Kutipan Teks:

Tarif Terbaru Iuran BPJS Kesehatan, Berlaku Januari 2020, Ada Sanksi 'Bikin Repot' Jika Telat Bayar
TRIBUN-TIMUR.COM-Pemerintah berencana menaikan iuran peserta BPJS Kesehatan mulai awal tahun 2020.
Langkah itu diambil karena dianggap paling tepat untuk mengatasi permasalahan defisit keuangan BPJS Kesehatan.
Sebab, keuangan BPJS Kesehatan selama dua tahun belakangan terus berdarah-darah. Pada 2018 lalu, defisit keuangan lembaga tersebut mencapai Rp 18,3 triliun.
Bahkan, di tahun ini defisit keuangan BPJS Kesehatan diperkirakan membengkak menjadi Rp 32 triliun. Diharapkan, dengan kenaikan iuran tersebut pemerintah tak perlu lagi menyuntikan dana ke BPJS Kesehatan.
Saat ini, untuk peserta kelas III dikenakan iuran Rp 25.500 per bulannya. Jika dinaikkan, maka peserta harus membayar Rp 42.000.
Lalu, untuk peserta kelas II saat ini dikenakan iuran sebesar Rp 51.000 per bulannya. Setelah dinaikkan, peserta harus membayar Rp 110.000.
Selanjutnya, bagi peserta kelas I saat ini harus merogoh kocek Rp 80.000 per bulannya. Nantinya, iuran tersebut akan naik menjadi Rp 160.000 per bulannya.
Rencana kenaikan ini pun mendapat penolakan dari masyarakat. Pasalnya, kenaikan iuran itu dianggap membebani dan menurunkan daya beli masyarakat.
Namun, Direktur Utama BPJS Kesehatan Fahmi Idris meyakini kenaikan iuran tersebut masih terjangkau bagi masyarakat. Sebab, jika dihitung perharinya, biaya yang dikeluarkan masyarakat masih relatif terjangkau.
“Narasi iuran ini untuk kelas I masyarakat non formal kurang lebih Rp 5.000 per hari. Untuk dana pemeliharaan diri hanya Rp 5.000 per harinya,” ujar Fahmi di Jakarta, Senin (7/10/2019) dikutip dari Kompas.com.

Tantangan 1: Berdasarkan kutipan teks tentang iuran BPJS Kesehatan, mengapa pemerintah memilih menaikkan iuran peserta mulai awal 2020? Jelaskan dalam satu sampai tiga kalimat.
Tantangan 2: Teruskan kutipan teks tentang iuran BPJS Kesehatan mulai dari bagian sesudah kalimat terakhirnya.

Data yang Diberikan:
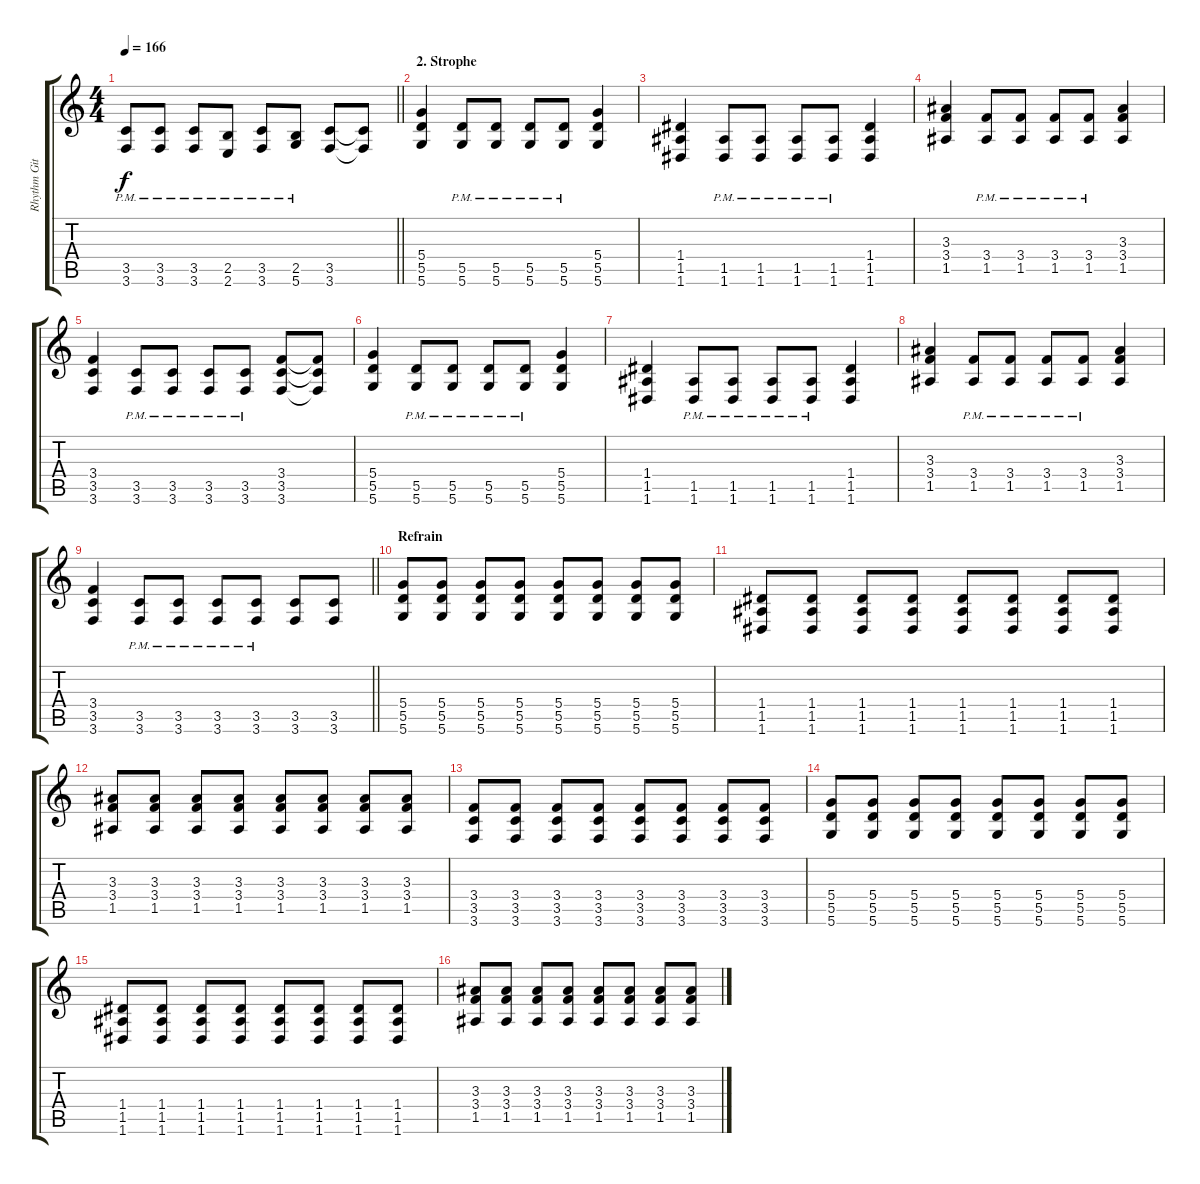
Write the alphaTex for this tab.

Jawaban 1: Kenaikan iuran dianggap sebagai langkah paling tepat untuk mengatasi defisit keuangan BPJS Kesehatan. Defisit itu mencapai Rp 18,3 triliun pada 2018 dan tahun ini diperkirakan membengkak menjadi Rp 32 triliun. Dengan kenaikan iuran, pemerintah diharapkan tidak perlu lagi menyuntikkan dana ke BPJS Kesehatan.

Jawaban 2:
Selanjutnya, untuk peserta kelas II diwajibkan membayar iuran sebesar Rp 110.000 tiap bulannya. Kata Fahmi, jika dikalkulasikan dalam tiap harinya, para peserta cukup menyisihkan dana sekitar Rp 3.000.
“Untuk kelas III sekitar Rp 1.800-1.900 per hari,” kata Fahmi.
Apalagi jika masyarakat yang benar-benar tak mampu iurannya akan dibayarkan oleh pemerintah. Masyarakat tersebut masuk dalam kategori Penerima Bantuan Iuran (PBI).
Atas dasar itu, Fahmi menilai kenaikan ini tak akan membebani masyarakat.
“Kalau iuran dinaikkan seperti yang diusulkan, pemerintah berkontribusi hampir 80 persen. Jadi salah besar kalau beban ini dibebankan ke masyarakat. Pemerintah tetap didepan untuk menyelsaikan masalah ini,” ucap dia.
Fahmi menilai tak ada cara lain untuk menyelamatkan program Jaminan Kesehatan Nasional (JKN) selain menaikan iurannya.
Menurut dia, faktor utama yang menyebabkan keuangan BPJS Kesehatan berdarah-darah karena iuran yang dibayarkan masyarakat tak sesuai.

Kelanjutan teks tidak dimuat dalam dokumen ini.